May 19, 2024

Obstacles Seen in Poor Areas for New Farmers’ Markets

For years, the Bloomberg administration has labored to improve the eating habits of New Yorkers, banning trans fats from restaurants, urging food purveyors to use less salt and creating special zoning to encourage fresh-food supermarkets to open in produce-poor neighborhoods.

But the city still puts roadblocks in the way of community groups seeking to open farmers’ markets in low-income neighborhoods, says a report to be released on Tuesday by the Manhattan borough president, Scott M. Stringer. Those efforts face excessive fees, confusing rules and a lack of coordination among agencies, the report says.

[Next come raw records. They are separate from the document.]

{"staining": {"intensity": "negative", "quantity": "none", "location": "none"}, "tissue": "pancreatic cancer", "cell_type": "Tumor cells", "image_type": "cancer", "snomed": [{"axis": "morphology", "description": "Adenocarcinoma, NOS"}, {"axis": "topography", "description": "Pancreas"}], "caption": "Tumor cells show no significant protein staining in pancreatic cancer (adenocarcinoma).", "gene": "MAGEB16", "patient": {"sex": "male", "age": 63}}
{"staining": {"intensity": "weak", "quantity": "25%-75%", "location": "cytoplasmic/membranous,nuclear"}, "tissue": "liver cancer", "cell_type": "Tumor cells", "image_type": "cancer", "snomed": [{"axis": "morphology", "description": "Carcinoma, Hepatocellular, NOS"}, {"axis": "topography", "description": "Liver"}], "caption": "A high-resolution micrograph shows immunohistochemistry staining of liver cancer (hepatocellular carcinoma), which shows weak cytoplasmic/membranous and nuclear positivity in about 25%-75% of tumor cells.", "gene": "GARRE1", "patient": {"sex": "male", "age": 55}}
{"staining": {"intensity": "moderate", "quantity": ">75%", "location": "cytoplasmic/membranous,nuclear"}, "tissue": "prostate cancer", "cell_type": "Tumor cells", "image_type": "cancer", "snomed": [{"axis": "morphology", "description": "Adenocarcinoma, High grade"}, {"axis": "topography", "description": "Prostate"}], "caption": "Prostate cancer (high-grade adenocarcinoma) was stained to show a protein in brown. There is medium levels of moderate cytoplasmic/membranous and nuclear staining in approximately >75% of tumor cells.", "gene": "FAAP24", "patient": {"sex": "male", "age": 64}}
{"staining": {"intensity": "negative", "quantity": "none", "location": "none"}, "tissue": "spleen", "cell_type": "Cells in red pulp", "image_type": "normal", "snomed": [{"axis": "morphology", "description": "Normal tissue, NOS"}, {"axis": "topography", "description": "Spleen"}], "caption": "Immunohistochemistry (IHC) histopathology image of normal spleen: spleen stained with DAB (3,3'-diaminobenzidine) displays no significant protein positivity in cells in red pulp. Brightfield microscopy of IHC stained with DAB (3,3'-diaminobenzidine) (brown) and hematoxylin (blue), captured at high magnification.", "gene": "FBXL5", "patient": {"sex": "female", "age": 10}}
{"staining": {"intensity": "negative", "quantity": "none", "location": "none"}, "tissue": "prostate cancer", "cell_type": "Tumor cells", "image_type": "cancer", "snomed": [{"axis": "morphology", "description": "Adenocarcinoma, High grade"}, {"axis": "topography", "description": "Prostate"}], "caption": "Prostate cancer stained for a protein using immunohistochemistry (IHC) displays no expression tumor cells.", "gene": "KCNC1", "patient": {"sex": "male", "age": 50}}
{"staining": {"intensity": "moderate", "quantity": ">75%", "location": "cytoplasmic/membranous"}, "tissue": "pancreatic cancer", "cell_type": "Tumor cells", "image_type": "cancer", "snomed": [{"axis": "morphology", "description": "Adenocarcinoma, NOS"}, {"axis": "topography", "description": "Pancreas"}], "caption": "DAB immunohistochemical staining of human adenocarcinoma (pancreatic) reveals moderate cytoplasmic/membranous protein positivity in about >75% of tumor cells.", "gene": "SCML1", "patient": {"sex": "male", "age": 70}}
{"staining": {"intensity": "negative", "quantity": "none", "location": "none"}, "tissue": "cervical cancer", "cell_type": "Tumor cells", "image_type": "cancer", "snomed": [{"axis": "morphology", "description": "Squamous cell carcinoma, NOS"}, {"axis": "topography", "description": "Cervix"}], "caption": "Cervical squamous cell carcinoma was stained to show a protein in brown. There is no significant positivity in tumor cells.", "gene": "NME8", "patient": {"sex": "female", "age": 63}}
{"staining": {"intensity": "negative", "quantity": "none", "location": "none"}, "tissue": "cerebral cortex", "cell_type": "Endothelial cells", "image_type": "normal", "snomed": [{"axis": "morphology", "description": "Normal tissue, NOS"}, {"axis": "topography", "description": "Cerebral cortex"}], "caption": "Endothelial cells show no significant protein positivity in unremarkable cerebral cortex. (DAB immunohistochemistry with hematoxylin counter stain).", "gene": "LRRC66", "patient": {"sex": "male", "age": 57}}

“Instead of all the red tape, we should roll out the red carpet, because every time one of these farmers’ markets succeeds, you end up serving a community that has no access to this produce,” said Mr. Stringer, considered a likely mayoral candidate in 2013. “I think sometimes the job of the city government is to get out of the way and let things happen organically, no pun intended.”

The city has its own Greenmarket program run by GrowNYC, a nonprofit group that works out of the mayor’s office and operates seasonal and year-round markets throughout the city, partly through a contract with the parks department. While those markets have cropped up in poorer areas in recent years, they have tended to flourish in more affluent neighborhoods in or close to Manhattan.

By contrast, most of the community-based markets are clustered in low-income neighborhoods where officials and even farmers were not convinced they could succeed. GrowNYC markets generally charge higher vendor fees and require that growers be present at the stand, a condition the community markets, operating in less tested areas, cannot always meet.

“When we asked to have a farmers’ market, we were told that farmers don’t want to come to the Bronx because it’s dangerous, or poor people can’t afford organic products,” said Karen Washington of La Familia Verde, a community garden organization active in Crotona, East Tremont and West Farms in the Bronx that started its markets with the help of Just Food, which promotes local and urban agriculture and coordinates 17 markets in the city. “But instead of listening to the naysayers, we figured: since we grow it, we know our community; let’s form our own farmers’ market.”

According to the report, the demand is clear: the city’s 60 community markets took in almost $500,000 in government nutrition coupons in 2009 and 2010.

But organizers must follow different permitting processes depending on where they seek to operate — in, say, a community garden or a park or on a street corner — and the income level of the area. Fees, which must be paid in advance of the selling season, can exceed $1,600 annually, a level that can strain the resources of a small organization. And even after the permits are obtained, vendors can have parking problems, since their permits are not always recognized by city ticket agents.

Mr. Stringer’s report recommends creating a single entity to oversee the markets, a uniform application process, a guide to operations and standard procedures for parking. It also suggests eliminating some fees.

Responding to the issues raised by the report, Mayor Michael R. Bloomberg’s office did not acknowledge a problem and had little to say about whether change could be on the way. Asked why the process was so complicated and if the city could do anything to make it easier, a spokeswoman said in an e-mail, “New Yorkers who apply for a street permit to hold a farmers’ market receive a detailed outline of all the necessary steps to make the process as clear as possible.” A follow-up question about those applying for permits for other locations — like parks or community gardens — went unanswered.

The executive director of GrowNYC, Marcel Van Ooyen, acknowledged that the system was complex. “It’s just complicated to work through New York City in anything you do; you have multiple agencies” involved in the regulations, he said, adding that his group had routinely tried to help others negotiate the bureaucracy. He said he was considering creating an online tutorial for anyone thinking about starting a market, to provide all the information in one place.